American basketball player (born 1987)

Jeremy Lamar Chappell (born June 10, 1987) is an American professional basketball player who last played for New Basket Brindisi of the Lega Basket Serie A (LBA) and FIBA Basketball Champions League. He played college basketball at Robert Morris University in Pittsburgh, Pennsylvania.

==College career==
A 6'3" swingman from Cincinnati, Ohio, Chappell played college basketball at Robert Morris under coaches Mark Schmidt and Mike Rice. A four-year starter for the Colonials, Chappell led the team to a 24–11 overall record and both regular-season and tournament Northeast Conference (NEC) titles. Chappell emerged as one of the brightest stars in the NEC, averaging 16.7 points and 6.3 rebounds per game on the year and was named the Northeast Conference Player of the Year at the close of the season. In the 2009 NEC tournament, Chappell scored 15 points in the final, earning tournament MVP honors and sending Robert Morris to the NCAA tournament for the first time in 17 years.

==Professional career==
Chappell was not selected in the 2009 NBA draft, instead heading to Poland to play for Znicz Jarosław. He spent the next three seasons playing in Ukraine for Hoverla and Ferro-ZNTU before moving to Russia to play for Triumph Lyubertsy. After averaging 10.8 points and 4.2 points per game in VTB United League play in the 2013–14 season, he signed with Avtodor Saratov for 2014–15.

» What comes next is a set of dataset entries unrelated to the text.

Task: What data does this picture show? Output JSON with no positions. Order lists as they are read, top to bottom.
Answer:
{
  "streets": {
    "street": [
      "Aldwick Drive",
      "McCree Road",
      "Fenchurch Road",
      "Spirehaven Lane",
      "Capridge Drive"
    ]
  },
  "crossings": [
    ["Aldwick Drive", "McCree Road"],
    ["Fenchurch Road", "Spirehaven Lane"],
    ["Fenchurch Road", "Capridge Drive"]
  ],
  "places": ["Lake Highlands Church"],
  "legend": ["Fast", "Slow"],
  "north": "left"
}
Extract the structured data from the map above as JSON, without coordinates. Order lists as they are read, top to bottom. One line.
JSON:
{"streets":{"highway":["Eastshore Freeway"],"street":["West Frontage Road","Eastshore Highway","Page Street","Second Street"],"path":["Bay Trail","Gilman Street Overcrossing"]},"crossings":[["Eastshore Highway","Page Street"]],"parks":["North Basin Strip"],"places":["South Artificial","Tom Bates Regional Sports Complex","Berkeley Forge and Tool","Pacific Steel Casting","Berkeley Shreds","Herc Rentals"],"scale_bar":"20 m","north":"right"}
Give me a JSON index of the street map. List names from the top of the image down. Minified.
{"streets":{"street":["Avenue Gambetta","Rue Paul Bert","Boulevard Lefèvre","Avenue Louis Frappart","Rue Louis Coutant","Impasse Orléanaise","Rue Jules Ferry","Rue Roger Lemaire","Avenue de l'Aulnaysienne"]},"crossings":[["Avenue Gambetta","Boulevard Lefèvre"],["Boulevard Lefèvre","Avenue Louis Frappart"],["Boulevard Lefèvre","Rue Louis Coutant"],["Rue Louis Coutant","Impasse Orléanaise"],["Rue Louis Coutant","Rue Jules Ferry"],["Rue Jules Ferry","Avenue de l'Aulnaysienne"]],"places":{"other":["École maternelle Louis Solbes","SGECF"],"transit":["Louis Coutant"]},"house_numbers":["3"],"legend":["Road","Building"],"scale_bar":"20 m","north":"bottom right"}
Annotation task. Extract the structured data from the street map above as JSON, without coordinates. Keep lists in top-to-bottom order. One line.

On August 28, 2018, Chappell signed a deal with Italian club New Basket Brindisi.

On July 22, 2019, he has signed with Reyer Venezia of the Italian Lega Basket Serie A (LBA). Chappell signed a one-year contract extension on June 29, 2020.

After two season with Venezia, on July 12, 2021, Chappel returns to Brindisi signing a 2-years contract.